◆ THE PROBLEM
Turn the entries below into a Markdown table with the columns "No." and "Text", putting one line per row and leaving out blank lines.

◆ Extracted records
-- start --

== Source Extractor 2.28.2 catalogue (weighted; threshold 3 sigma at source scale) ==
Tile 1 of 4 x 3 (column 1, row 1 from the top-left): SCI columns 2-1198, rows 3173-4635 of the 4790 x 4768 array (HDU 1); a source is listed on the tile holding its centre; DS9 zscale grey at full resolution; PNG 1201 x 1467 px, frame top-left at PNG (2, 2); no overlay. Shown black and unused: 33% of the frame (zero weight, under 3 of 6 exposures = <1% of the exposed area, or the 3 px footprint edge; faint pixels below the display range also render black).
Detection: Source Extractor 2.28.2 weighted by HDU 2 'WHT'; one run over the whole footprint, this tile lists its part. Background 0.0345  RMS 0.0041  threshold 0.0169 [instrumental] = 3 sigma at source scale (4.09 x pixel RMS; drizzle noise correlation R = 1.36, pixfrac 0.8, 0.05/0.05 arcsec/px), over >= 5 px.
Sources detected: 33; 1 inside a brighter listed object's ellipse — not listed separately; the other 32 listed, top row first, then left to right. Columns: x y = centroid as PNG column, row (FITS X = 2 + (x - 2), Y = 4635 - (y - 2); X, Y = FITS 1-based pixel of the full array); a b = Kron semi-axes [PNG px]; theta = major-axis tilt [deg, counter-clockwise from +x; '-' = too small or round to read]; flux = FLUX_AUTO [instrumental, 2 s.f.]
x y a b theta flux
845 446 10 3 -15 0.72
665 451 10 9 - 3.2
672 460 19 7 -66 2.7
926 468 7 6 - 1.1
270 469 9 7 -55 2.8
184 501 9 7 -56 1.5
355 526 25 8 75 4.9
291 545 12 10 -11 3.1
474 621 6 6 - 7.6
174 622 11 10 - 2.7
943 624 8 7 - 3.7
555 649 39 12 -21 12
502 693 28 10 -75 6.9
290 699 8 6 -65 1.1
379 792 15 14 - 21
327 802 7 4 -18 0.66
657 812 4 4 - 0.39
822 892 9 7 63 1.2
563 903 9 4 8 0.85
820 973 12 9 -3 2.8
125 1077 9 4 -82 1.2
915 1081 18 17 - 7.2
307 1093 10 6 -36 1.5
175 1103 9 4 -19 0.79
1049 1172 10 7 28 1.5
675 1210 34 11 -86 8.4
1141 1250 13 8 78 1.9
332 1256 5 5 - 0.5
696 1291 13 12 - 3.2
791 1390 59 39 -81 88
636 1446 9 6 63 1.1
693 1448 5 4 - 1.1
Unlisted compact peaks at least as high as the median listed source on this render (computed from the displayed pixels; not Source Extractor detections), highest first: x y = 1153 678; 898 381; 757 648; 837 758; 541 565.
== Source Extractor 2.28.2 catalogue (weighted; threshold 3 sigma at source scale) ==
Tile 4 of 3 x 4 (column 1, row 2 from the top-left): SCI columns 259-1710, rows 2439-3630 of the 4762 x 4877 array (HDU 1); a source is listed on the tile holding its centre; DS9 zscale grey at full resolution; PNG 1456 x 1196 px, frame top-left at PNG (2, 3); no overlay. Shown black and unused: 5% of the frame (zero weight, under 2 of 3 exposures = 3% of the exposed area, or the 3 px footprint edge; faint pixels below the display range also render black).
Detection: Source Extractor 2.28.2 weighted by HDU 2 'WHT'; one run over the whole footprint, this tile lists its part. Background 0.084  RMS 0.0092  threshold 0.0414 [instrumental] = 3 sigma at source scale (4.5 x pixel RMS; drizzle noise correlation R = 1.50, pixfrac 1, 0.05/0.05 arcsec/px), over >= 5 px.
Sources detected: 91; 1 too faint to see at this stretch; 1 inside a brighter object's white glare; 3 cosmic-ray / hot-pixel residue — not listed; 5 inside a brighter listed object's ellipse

-- end --

◆ ANSWER FOR THIS EXERCISE
| No. | Text |
|---|---|
| 1 | == Source Extractor 2.28.2 catalogue (weighted; threshold 3 sigma at source scale) == |
| 2 | Tile 1 of 4 x 3 (column 1, row 1 from the top-left): SCI columns 2-1198, rows 3173-4635 of the 4790 x 4768 array (HDU 1); a source is listed on the tile holding its centre; DS9 zscale grey at full resolution; PNG 1201 x 1467 px, frame top-left at PNG (2, 2); no overlay. Shown black and unused: 33% of the frame (zero weight, under 3 of 6 exposures = <1% of the exposed area, or the 3 px footprint edge; faint pixels below the display range also render black). |
| 3 | Detection: Source Extractor 2.28.2 weighted by HDU 2 'WHT'; one run over the whole footprint, this tile lists its part. Background 0.0345  RMS 0.0041  threshold 0.0169 [instrumental] = 3 sigma at source scale (4.09 x pixel RMS; drizzle noise correlation R = 1.36, pixfrac 0.8, 0.05/0.05 arcsec/px), over >= 5 px. |
| 4 | Sources detected: 33; 1 inside a brighter listed object's ellipse — not listed separately; the other 32 listed, top row first, then left to right. Columns: x y = centroid as PNG column, row (FITS X = 2 + (x - 2), Y = 4635 - (y - 2); X, Y = FITS 1-based pixel of the full array); a b = Kron semi-axes [PNG px]; theta = major-axis tilt [deg, counter-clockwise from +x; '-' = too small or round to read]; flux = FLUX_AUTO [instrumental, 2 s.f.] |
| 5 | x y a b theta flux |
| 6 | 845 446 10 3 -15 0.72 |
| 7 | 665 451 10 9 - 3.2 |
| 8 | 672 460 19 7 -66 2.7 |
| 9 | 926 468 7 6 - 1.1 |
| 10 | 270 469 9 7 -55 2.8 |
| 11 | 184 501 9 7 -56 1.5 |
| 12 | 355 526 25 8 75 4.9 |
| 13 | 291 545 12 10 -11 3.1 |
| 14 | 474 621 6 6 - 7.6 |
| 15 | 174 622 11 10 - 2.7 |
| 16 | 943 624 8 7 - 3.7 |
| 17 | 555 649 39 12 -21 12 |
| 18 | 502 693 28 10 -75 6.9 |
| 19 | 290 699 8 6 -65 1.1 |
| 20 | 379 792 15 14 - 21 |
| 21 | 327 802 7 4 -18 0.66 |
| 22 | 657 812 4 4 - 0.39 |
| 23 | 822 892 9 7 63 1.2 |
| 24 | 563 903 9 4 8 0.85 |
| 25 | 820 973 12 9 -3 2.8 |
| 26 | 125 1077 9 4 -82 1.2 |
| 27 | 915 1081 18 17 - 7.2 |
| 28 | 307 1093 10 6 -36 1.5 |
| 29 | 175 1103 9 4 -19 0.79 |
| 30 | 1049 1172 10 7 28 1.5 |
| 31 | 675 1210 34 11 -86 8.4 |
| 32 | 1141 1250 13 8 78 1.9 |
| 33 | 332 1256 5 5 - 0.5 |
| 34 | 696 1291 13 12 - 3.2 |
| 35 | 791 1390 59 39 -81 88 |
| 36 | 636 1446 9 6 63 1.1 |
| 37 | 693 1448 5 4 - 1.1 |
| 38 | Unlisted compact peaks at least as high as the median listed source on this render (computed from the displayed pixels; not Source Extractor detections), highest first: x y = 1153 678; 898 381; 757 648; 837 758; 541 565. |
| 39 | == Source Extractor 2.28.2 catalogue (weighted; threshold 3 sigma at source scale) == |
| 40 | Tile 4 of 3 x 4 (column 1, row 2 from the top-left): SCI columns 259-1710, rows 2439-3630 of the 4762 x 4877 array (HDU 1); a source is listed on the tile holding its centre; DS9 zscale grey at full resolution; PNG 1456 x 1196 px, frame top-left at PNG (2, 3); no overlay. Shown black and unused: 5% of the frame (zero weight, under 2 of 3 exposures = 3% of the exposed area, or the 3 px footprint edge; faint pixels below the display range also render black). |
| 41 | Detection: Source Extractor 2.28.2 weighted by HDU 2 'WHT'; one run over the whole footprint, this tile lists its part. Background 0.084  RMS 0.0092  threshold 0.0414 [instrumental] = 3 sigma at source scale (4.5 x pixel RMS; drizzle noise correlation R = 1.50, pixfrac 1, 0.05/0.05 arcsec/px), over >= 5 px. |
| 42 | Sources detected: 91; 1 too faint to see at this stretch; 1 inside a brighter object's white glare; 3 cosmic-ray / hot-pixel residue — not listed; 5 inside a brighter listed object's ellipse |